Chaque œuvre d'art construit son propre idéal, se donne une ambition, une "finalité sans fin" pour parler comme Kant, qu'elle se propose d'atteindre. La finalité de ce roman semble consister à faire la leçon au lecteur afin de lui inculquer une éthique à travers le héros (ou anti-héros ?) Harry Haller, dit "le loup de steppes". Pourquoi pas. Je me lance dans cette lecture sans a priori sur la démarche. Dans la mesure où il s'agit d'un récit initiatique et dans la mesure où l'auteur indique, dans une lettre à son éditeur, qu'il partage les convictions de son héros, je me permettrai de superposer les deux, auteur et personnage.
En moins de quarante pages, l'idéologie que l'auteur défend a déjà décanté et l'on peut en gouter la substance : notre héros le Loup des steppes peut être résumé comme un bourgeois qui se plait à critiquer les bourgeois, qui vante un mode de vie nomade, bohème, voyageant sans attache de gare en gare tel un Jacques Attali d'aéroport en aéroport, qui se déclare apatride, quasiment citoyen du monde lui-aussi, qui parle de "Culture européenne" plutôt que de cultures nationales, et qui trouve son salut spirituel dans l'art – seule valeur sacrée à ses yeux – légué par les Immortels, grands artistes vénérés comme des martyrs pour la cause. De ce point de vue, il peut rappeler une manière de bobo métropolitain tels qu'ils infestent nos centres-villes actuels. Parce que hors-sol, déraciné, sans appartenance, il croit que les appartenances devraient être dépassées, et en conçoit une forme de supériorité morale, laquelle serait compensée par la "culture" et la "bienveillance" du personnage ainsi que par la souffrance qu'il ressent à être tellement unique et supérieur, le plaçant de fait dans une agaçante posture victimaire que renforce encore son égocentrisme introspectif.

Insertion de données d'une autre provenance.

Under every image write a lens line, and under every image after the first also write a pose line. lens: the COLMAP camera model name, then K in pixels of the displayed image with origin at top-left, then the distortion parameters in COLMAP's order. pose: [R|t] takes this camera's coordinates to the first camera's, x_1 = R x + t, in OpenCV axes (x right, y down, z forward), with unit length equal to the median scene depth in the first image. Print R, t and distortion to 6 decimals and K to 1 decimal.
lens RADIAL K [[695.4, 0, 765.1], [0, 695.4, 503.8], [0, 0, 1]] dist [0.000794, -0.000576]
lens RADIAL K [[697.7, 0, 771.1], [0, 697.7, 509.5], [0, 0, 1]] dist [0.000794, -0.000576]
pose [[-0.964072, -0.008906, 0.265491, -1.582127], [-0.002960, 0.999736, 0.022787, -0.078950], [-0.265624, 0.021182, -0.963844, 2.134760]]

D'un autre côté, cet auto-marginalisé pour cause de génie écrasant regrette la dégénérescence de l'art et de la civilisation européenne, et tient des propos de dandy décadentiste. Si le dandy méprise le bourgeois et veut s'en distinguer par l’excentricité, le Loup des steppes serait un dandy des dandys, un dandy de l'ombre qui se distinguerait par un excès d'humble discrétion, ou disons d'une discrétion affectée, car une vraie humilité le rendrait au reste de la société au lieu de lui faire prendre une posture misanthropique de dernier homme digne avant la fin du monde. Or, quoi de plus bourgeois que ce genre de posture ? Notre héros regroupe les pire tares de chaque camp idéologique, combinant le déracinement total du progressisme individualiste, avec le pessimisme aigri d'une caricature de réactionnaire extrémiste.
Rien de tout cela n'est rédhibitoire. On peut construire un roman avec toute sorte de personnage, quand bien même imbuvable. Le problème se situe plutôt dans la manière. Il s'agit d'un roman à thèse déployant de longues pages explicatives dont le bavardage aboutit à flatter nos bas instincts de génies incompris. Les idées de l'auteur me déplaisent, certes, mais pas autant que sa manière de recourir à des procédés extra-diégétiques rebutants tels que la "Préface de l'éditeur" ou le "Traité sur le Loup des steppes", comme si la narration elle-même n'était pas assez philosophico-psychologisante. L'écriture d'un essai et d'un roman distincts aurait permis d'escamoter le superflu pour se concentrer sur l'essentiel. Hesse a écrit un hybride, au lieu de séparer comme Albert Camus qui a écrit Le Mythe de Sisyphe puis L'Étranger sans mélanger les deux dans un pensum.